I would argue that the first and biggest sin of rap music is that the image was so big and so persistent that it drowned out any other view of black culture. While we like our outlaws--think Butch Cassidy and the Sundance Kid--we also acknowledged that they were aberrations. Rap music, though, defined the “real” black, American experience as being that which was portrayed in the videos and the lyrics. You might as well say that the totality of white culture in America mirrors the experience of a New York liberal--the reality of the American experience, regardless of color, is a much more complex thing. 

Not that I completely blame the artists: they’re just making a living. But the minstrel accusation seems apt to me. Selling out dignity, decency, and the rest of black culture for the cash in some adolescent, suburban, white wannabe’s pocket does sound dangerously close to doing the old shuffle from my point of view. For my money, I’ll take the powerful social and political statements of Marvin Gaye. It doesn’t hurt that the level of talent is a little higher, too.

I believe that there is much more to black culture and contribution in our shared society than you’ll find in the words of someone like 50 Cent. It’s a shame that the view of black Americans championed by MTV might lead you to believe that I’m wrong.

Update: Kindly linked by my friend, Trench.

Saturday, August 05, 2006

A Rapture Just Waiting to Happen

If you’ve been worrying about the state of your soul and wondering how long you have to go before Jesus turns on the big Redivac in the sky, I present to you the answer to half of your questions. I call it the Rapture-ometer and I declare it wickedly odd. Click through to see just how close we might be to the end times.

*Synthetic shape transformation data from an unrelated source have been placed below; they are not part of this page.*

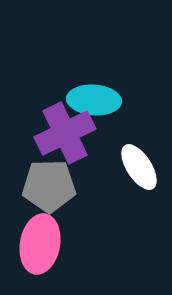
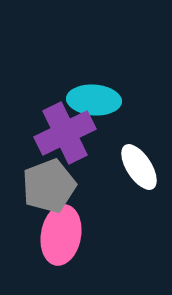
gray pentagon: rotated 20 degrees counterclockwise
pink ellipse: moved 21 px right, 9 px up
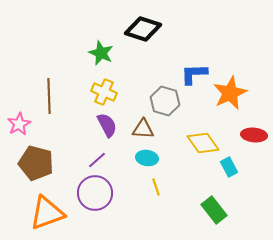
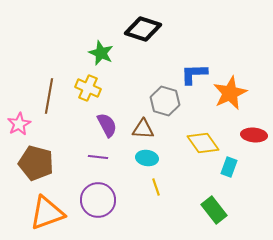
yellow cross: moved 16 px left, 4 px up
brown line: rotated 12 degrees clockwise
purple line: moved 1 px right, 3 px up; rotated 48 degrees clockwise
cyan rectangle: rotated 48 degrees clockwise
purple circle: moved 3 px right, 7 px down
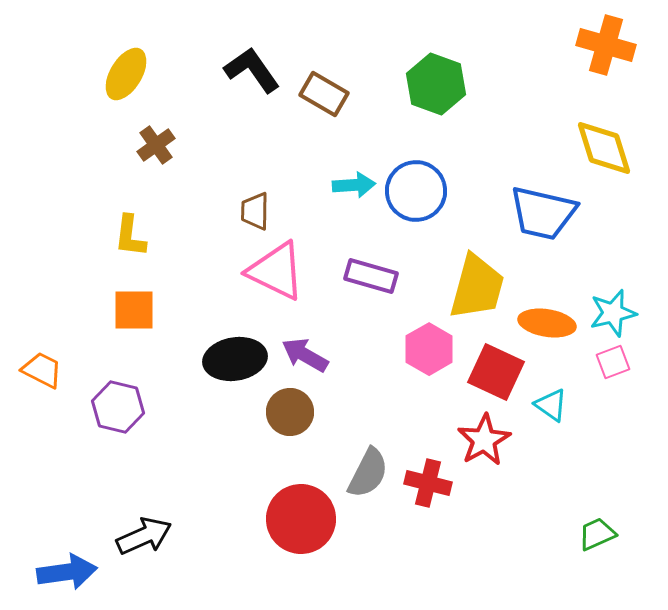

Eschatology has never been so quantified.

Friday, August 04, 2006

Wow. Color Me Impressed.

They remembered!

I’m quite touched.

Update: And, in a conversational speed bump, I would like to note that I’m starting to believe that Castro is either dead or extremely ill. I find it odd that the Cuban government is making lots of “he’s feeling wonderful” kind of talk, but there hasn’t been a recorded message or picture taken of him that I’ve seen. I believe that the government is consolidating power behind the new leader before telling the world that Castro has either died or been incapacitated by infirmity.

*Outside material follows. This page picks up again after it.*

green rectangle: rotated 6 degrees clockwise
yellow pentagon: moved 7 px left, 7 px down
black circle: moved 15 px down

Of course, that’s treading dangerously close to a conspiracy theorist’s shiny foil hate, I suppose, and I won’t be shocked if I find out that I’m wrong. But the situation does have sort of an odd feeling to it.

Tuesday, August 01, 2006

President Bush Answers the Call of the Zomby

In my last post I pondered America’s involvement in helping Cuba find a path to freedom should Castro die. Apparently, President Bush wanted me to know that he has a plan in place. Which is, of course, why he chose a Spanish language radio station to discuss the issue.

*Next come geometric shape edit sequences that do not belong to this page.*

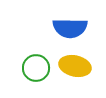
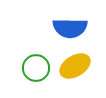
yellow ellipse: rotated 44 degrees counterclockwise
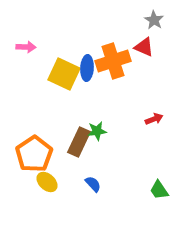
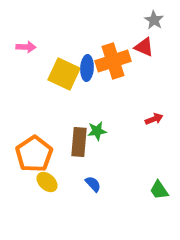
brown rectangle: rotated 20 degrees counterclockwise
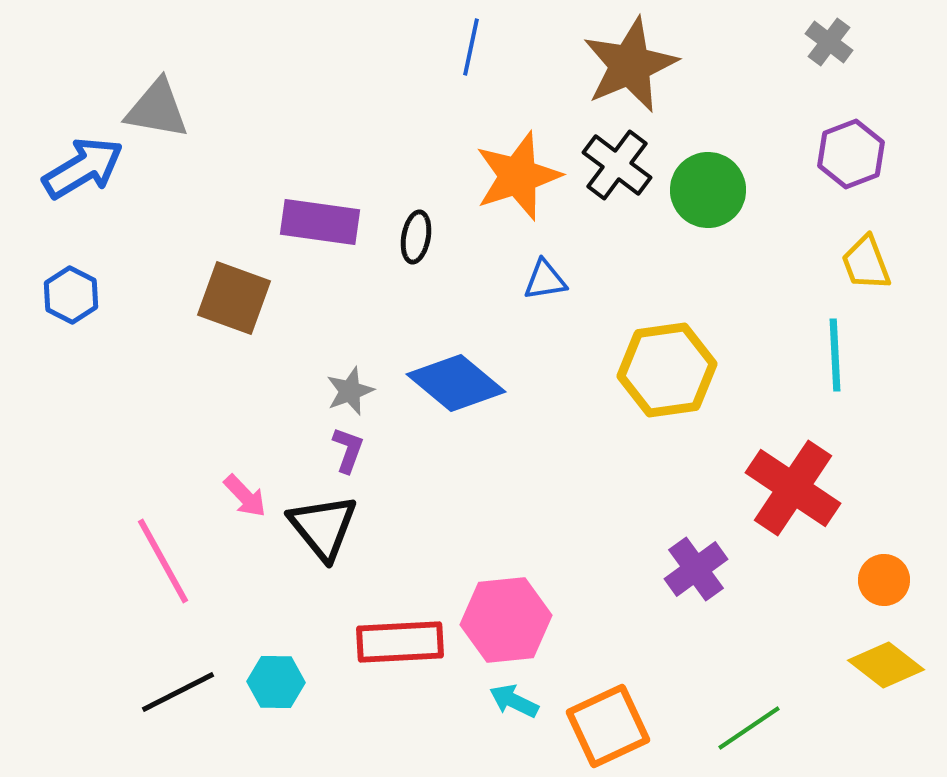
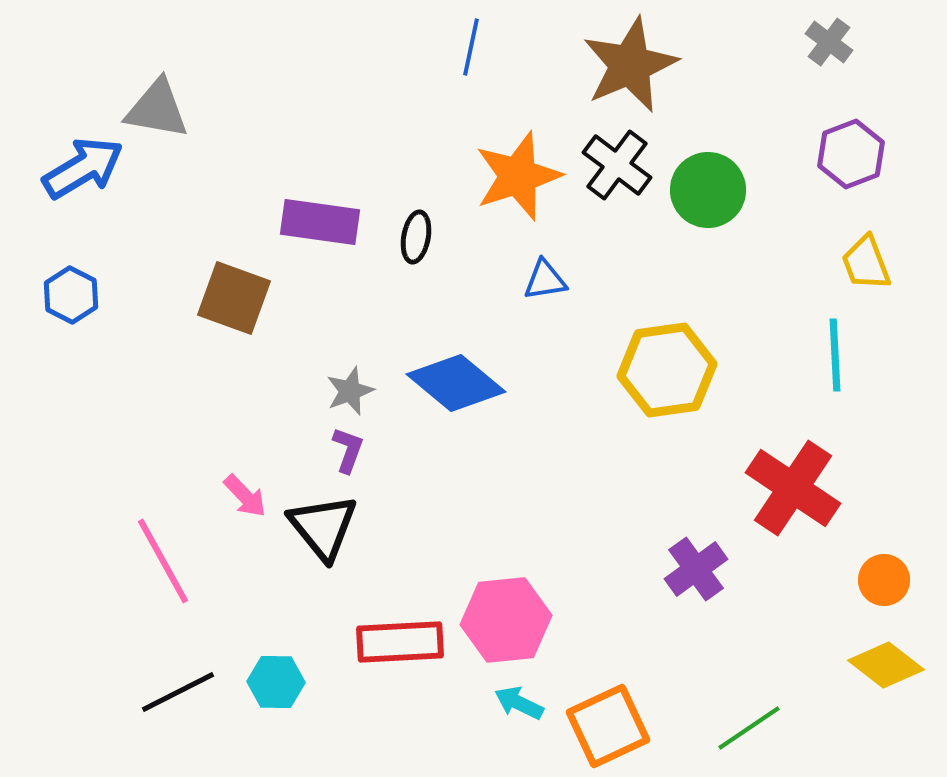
cyan arrow: moved 5 px right, 2 px down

“If Fidel Castro were to move on because of natural causes, we’ve got a plan in place to help the people of Cuba understand there’s a better way than the system in which they’ve been living under,” he told WAQI- AM Radio Mambi, a Spanish-language radio station. “No one knows when Fidel Castro will move on. In my judgment, that’s the work of the Almighty.”

The president apparently was referring to a recently updated plan that calls for diplomacy enlisting Cuban citizens and other nations to demand a new government after Castro dies. The plan, released last month by the Commission for Assistance to a Free Cuba, recommends that the United States spend $80 million over two years for food and other aid to Cuba to encourage multiparty elections, free markets and democratic institutions.

I have no idea what Castro’s health situation is, but there is a giddiness in the air at the thought of his passing.

Read the rest.

Update: Elephants in Academia (great name for a site, it should be noted) goes looking for reactions from the left. I try not to say bad things about TalkLeft because I respect the help she’s given a friend who is most certainly in need, but the reaction on her site made my eyes roll back with such force that it took three violent co-workers and a plunger to get me seeing straight again.